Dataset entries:
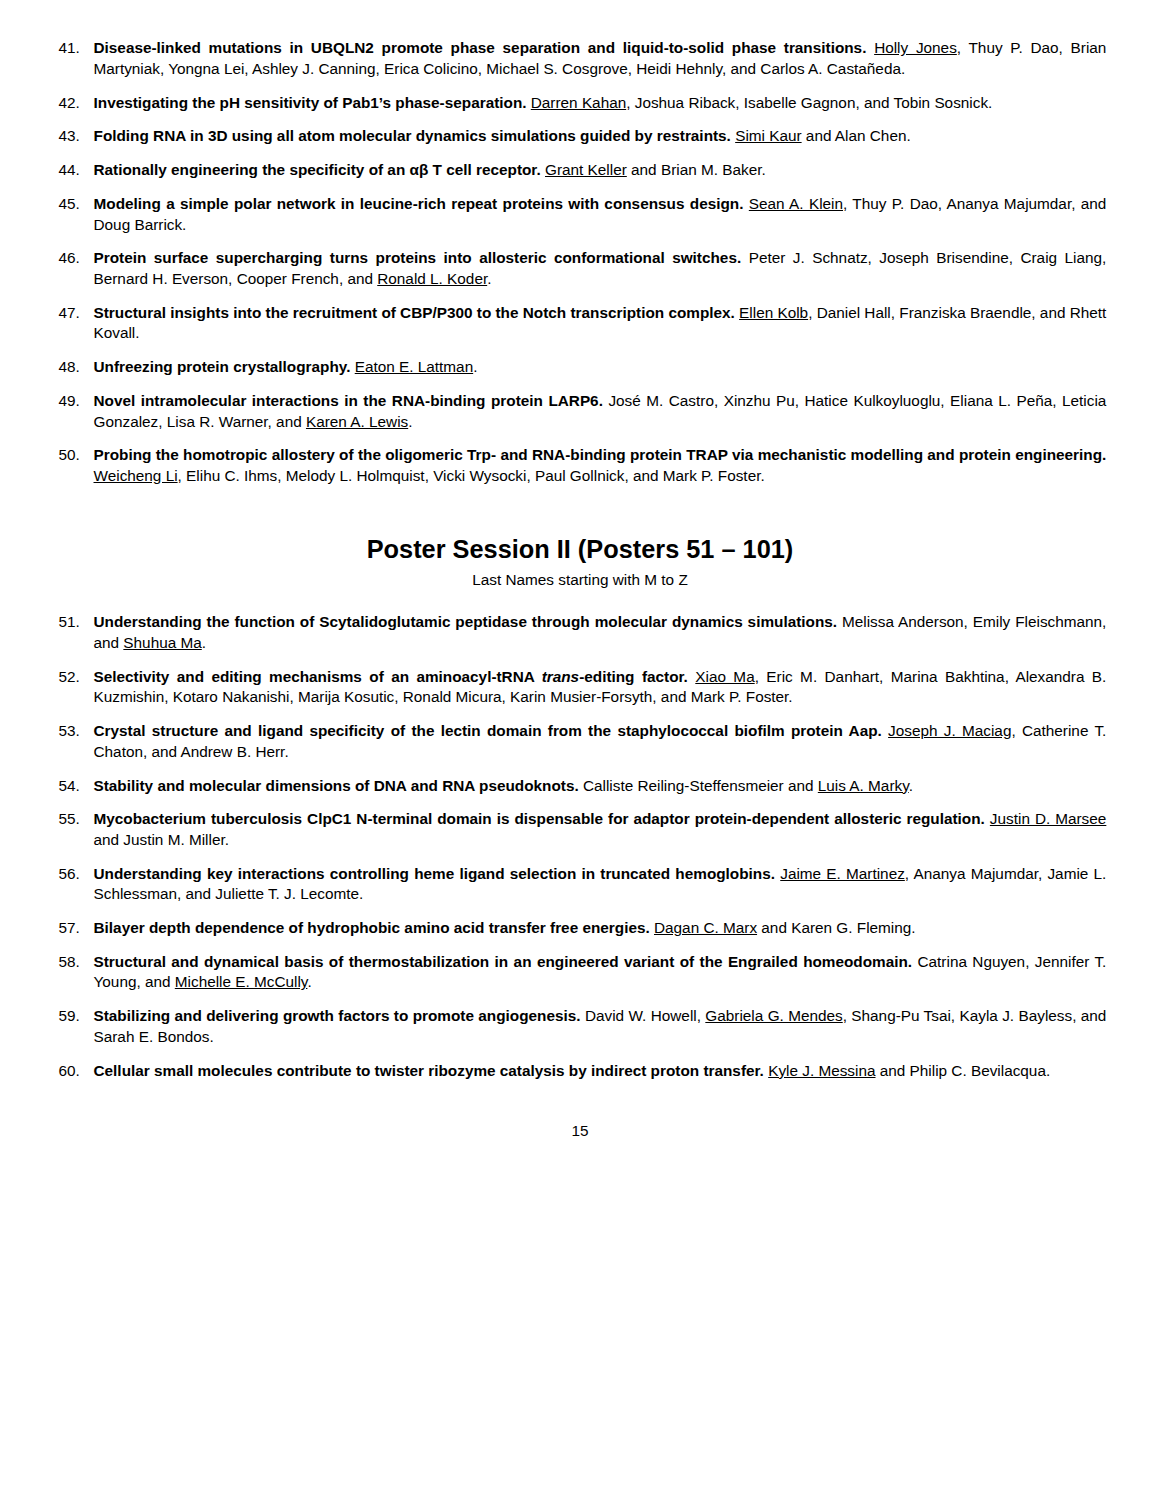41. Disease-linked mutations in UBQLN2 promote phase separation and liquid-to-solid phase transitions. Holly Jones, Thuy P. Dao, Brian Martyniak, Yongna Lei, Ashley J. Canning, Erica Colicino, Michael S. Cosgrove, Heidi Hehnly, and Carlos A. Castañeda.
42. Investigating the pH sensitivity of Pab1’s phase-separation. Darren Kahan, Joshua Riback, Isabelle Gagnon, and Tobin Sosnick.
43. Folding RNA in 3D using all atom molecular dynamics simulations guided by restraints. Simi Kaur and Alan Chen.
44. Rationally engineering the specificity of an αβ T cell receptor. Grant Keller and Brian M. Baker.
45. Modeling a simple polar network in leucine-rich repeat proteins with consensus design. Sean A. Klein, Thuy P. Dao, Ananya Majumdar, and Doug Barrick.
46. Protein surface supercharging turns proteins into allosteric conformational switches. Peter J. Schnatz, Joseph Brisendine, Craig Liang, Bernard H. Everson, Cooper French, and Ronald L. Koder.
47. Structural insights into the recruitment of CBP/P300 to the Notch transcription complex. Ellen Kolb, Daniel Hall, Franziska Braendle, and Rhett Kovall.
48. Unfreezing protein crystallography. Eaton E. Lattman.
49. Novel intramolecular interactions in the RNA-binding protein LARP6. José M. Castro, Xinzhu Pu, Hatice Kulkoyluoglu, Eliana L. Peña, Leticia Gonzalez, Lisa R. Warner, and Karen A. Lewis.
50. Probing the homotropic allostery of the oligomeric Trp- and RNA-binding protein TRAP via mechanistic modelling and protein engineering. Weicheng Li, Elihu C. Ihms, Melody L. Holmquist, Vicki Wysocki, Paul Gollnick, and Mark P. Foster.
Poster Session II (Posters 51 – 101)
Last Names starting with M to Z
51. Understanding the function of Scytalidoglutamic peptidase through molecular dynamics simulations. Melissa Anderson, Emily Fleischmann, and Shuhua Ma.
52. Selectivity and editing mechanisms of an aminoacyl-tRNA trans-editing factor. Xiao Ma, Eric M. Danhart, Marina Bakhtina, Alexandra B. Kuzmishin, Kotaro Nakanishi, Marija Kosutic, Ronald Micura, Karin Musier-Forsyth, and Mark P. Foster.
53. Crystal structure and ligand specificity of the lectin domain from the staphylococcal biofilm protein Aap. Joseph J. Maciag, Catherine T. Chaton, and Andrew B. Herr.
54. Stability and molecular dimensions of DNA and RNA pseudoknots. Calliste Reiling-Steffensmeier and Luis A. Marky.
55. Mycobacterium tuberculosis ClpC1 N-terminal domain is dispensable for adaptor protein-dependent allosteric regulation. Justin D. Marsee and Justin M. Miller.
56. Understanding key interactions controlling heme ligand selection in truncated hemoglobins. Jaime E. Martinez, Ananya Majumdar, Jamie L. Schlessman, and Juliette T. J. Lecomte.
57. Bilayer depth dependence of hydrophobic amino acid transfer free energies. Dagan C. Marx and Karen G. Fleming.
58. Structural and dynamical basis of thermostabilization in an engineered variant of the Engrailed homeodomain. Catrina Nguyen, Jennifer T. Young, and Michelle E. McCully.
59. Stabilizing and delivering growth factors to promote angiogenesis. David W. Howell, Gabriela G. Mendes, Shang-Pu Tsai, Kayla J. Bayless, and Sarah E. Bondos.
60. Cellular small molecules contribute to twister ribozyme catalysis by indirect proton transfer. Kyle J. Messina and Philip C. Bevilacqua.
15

[What to produce]
Using the records above, copy exactly the lines from the one containing "55. Mycobacterium tuberculosis" through the last, inclusive, and nothing else.

[Final answer]
55. Mycobacterium tuberculosis ClpC1 N-terminal domain is dispensable for adaptor protein-dependent allosteric regulation. Justin D. Marsee and Justin M. Miller.
56. Understanding key interactions controlling heme ligand selection in truncated hemoglobins. Jaime E. Martinez, Ananya Majumdar, Jamie L. Schlessman, and Juliette T. J. Lecomte.
57. Bilayer depth dependence of hydrophobic amino acid transfer free energies. Dagan C. Marx and Karen G. Fleming.
58. Structural and dynamical basis of thermostabilization in an engineered variant of the Engrailed homeodomain. Catrina Nguyen, Jennifer T. Young, and Michelle E. McCully.
59. Stabilizing and delivering growth factors to promote angiogenesis. David W. Howell, Gabriela G. Mendes, Shang-Pu Tsai, Kayla J. Bayless, and Sarah E. Bondos.
60. Cellular small molecules contribute to twister ribozyme catalysis by indirect proton transfer. Kyle J. Messina and Philip C. Bevilacqua.
15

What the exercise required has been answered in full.